Earlier this week I had a short but interesting mail exchange with Nick, owner of http://www.clockmaker.com.au/. He pointed this article out on his website, regarding the Dent 1508 Ship Chronometer.

For collectors with a passion for accuracy, ship chronometers might interest you!

Nick writes:
Dent No. 1508 Ships Chronometer, signed “Dent, 82 strand LONDON”. Purchased by Admiralty in March 1841. Used as navigation instrument on HMS ‘Virago’ – 1847, HMS ‘Plover’ – 1869, HMS ‘ Sattelite’ – 1886, HMS ‘Carysfort’. Serviced in 1879 Cape Observatory, 1895 Cape of Good Hope, 1895 by Mercer (famous Marine chronometer himself) , 1902 in Sydney, 1919 in Liverpool. Sold by auction in 1920. In private collection since 1983, first time offered for sale.

The maker of this Ship chronometer, Edward John Dent (1790-1853), also was the maker of the great clock of the House of Parliament, known as the Big Ben.

For the visitors of this blog who are not into Ship Chronometers, check out the restoration projects done by Nick on wrist watches. Here is an example of the restoration of a vintage Rolex Explorer:.

From this:

To this:

The original dial (with gold print) and hands are kept and restored as good as possible. The bracelet has been repaired and refurbished as well. The case also has been refurbished as you can see. The caliber 1030 movement got a complete overhaul and is running within COSC specifications again. This project took about 12 hours in total. Amazing.

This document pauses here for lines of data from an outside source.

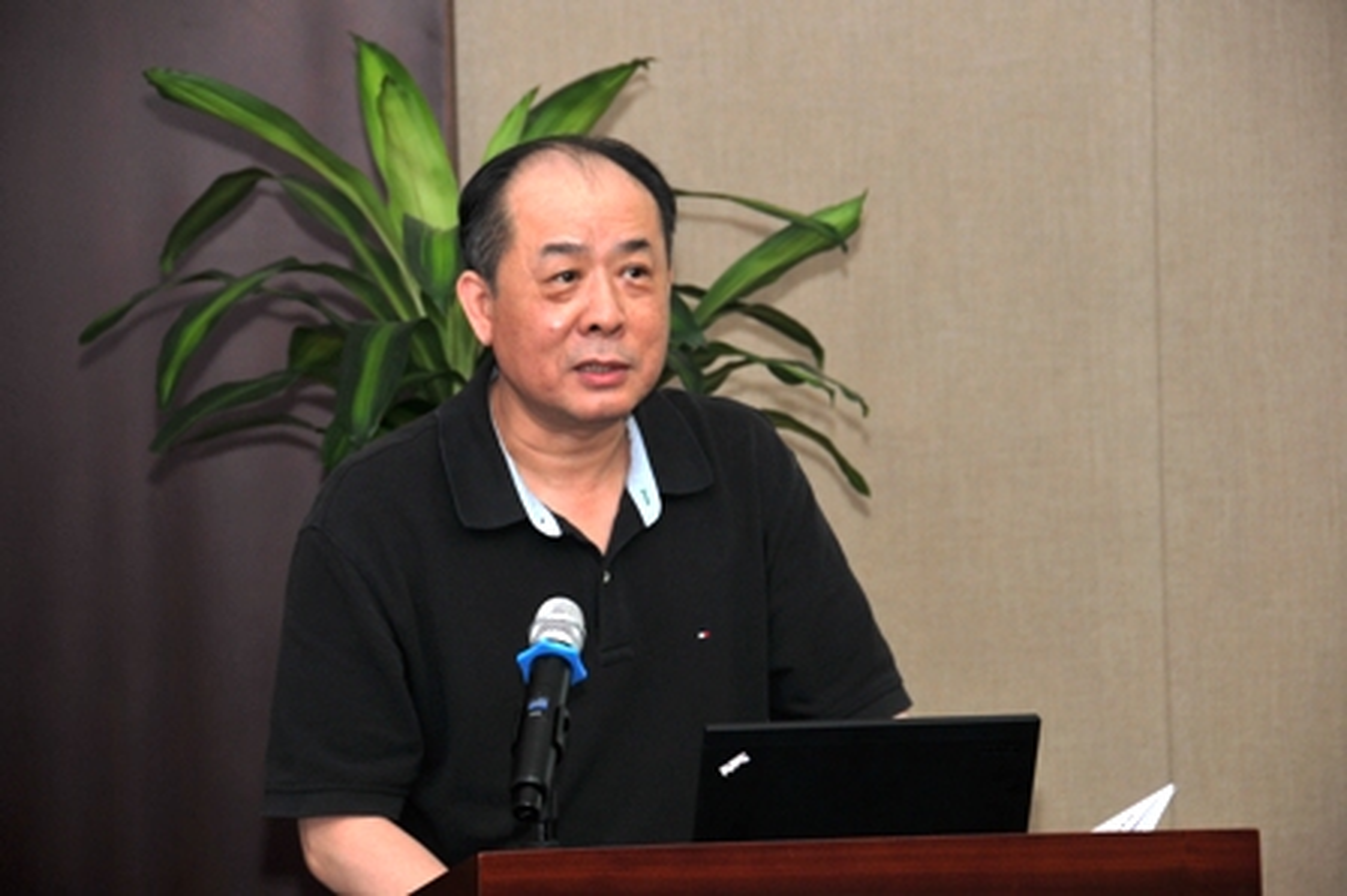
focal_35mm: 158
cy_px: 448
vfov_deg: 8.7
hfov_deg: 13.0
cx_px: 674
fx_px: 5889
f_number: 5.3
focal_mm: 105
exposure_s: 1/60
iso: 250
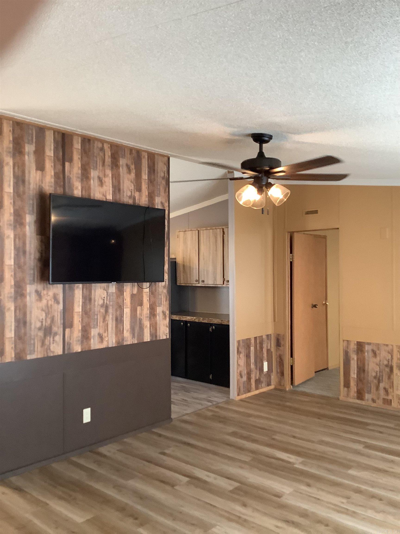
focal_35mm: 31
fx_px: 478
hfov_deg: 45.4
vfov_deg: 58.4
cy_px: 267
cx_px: 200
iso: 320
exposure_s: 1/60
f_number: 2.4
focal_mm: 3.3
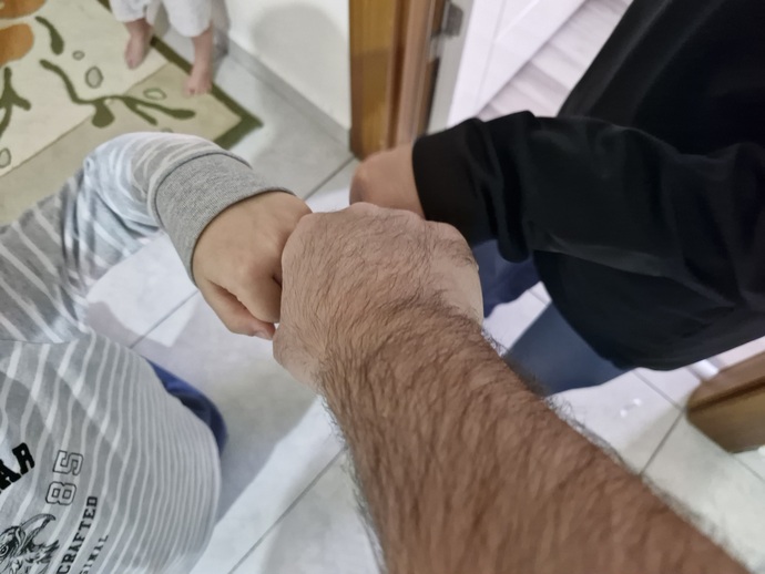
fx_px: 508
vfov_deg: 58.9
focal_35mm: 23
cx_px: 382
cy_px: 287
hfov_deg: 73.9
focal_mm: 5.54
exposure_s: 1/25
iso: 640
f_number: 1.8
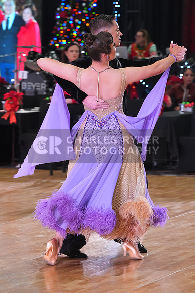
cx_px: 98
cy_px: 146
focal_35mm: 166
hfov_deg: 8.3
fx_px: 1348
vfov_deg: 12.4
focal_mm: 166
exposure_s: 1/200
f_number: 6.3
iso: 4000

Give him a visit at http://www.clockmaker.com.au.

  • Very interesting, thanks RJ.

  • Preety nice what he did whith that Rolex

  • georges zaslavsky

    he made a nice restoration, too bad he didn’t relume the hands.

  • lynn allan

    Very interestig. Does anyone have any info on a adent 1660 chronometer history etc?

  • I have read your site with interest. I served an apprenticeship in London in the 1950’s at a precision clock and instrument makers in Clerkenwell. I must have repaired and re calibrated 100’s of English, French and American chronometers in my works lifetime. I helped also on the refurbishment of one of Harrison’s chronometers from Greenwich. I find great satisfaction that people will look after these instruments well into the future. I calibrated a London ships chronometer (made in London 1853) in 1972. It had the accuracy of (+ – ) 6 seconds per month. I was the third service in all that time. Failing health now keeps me from my workshop and tools.

    • Perter_Last

      It is sad that such dedicated highly skilled clock makers ( Leonard Borrow) will soon be gone with the passing of time. These masters served 5 year apprenticeships on low wages and long hours to gain their craft. How many people today could totally service and repair a Harrison chronometer. I remember a Saffron Walden clock maker (Jerald Penn) make his own brass so that the colour and surface texture would exactly duplicate the cog wheels of say a Daniel Quare Long case movement he was working on. He would bring the completed work into our workshop and have us apprentices detect the wheels and and gear teeth he had replaced. If we spotted them he would take it to pieces and start again. Sadly such perfectionists are rare today.

  • Tom Franklin

    I would be interested to know if a Dent chronometer can be dated from the number. I have a nice original example No; 2194.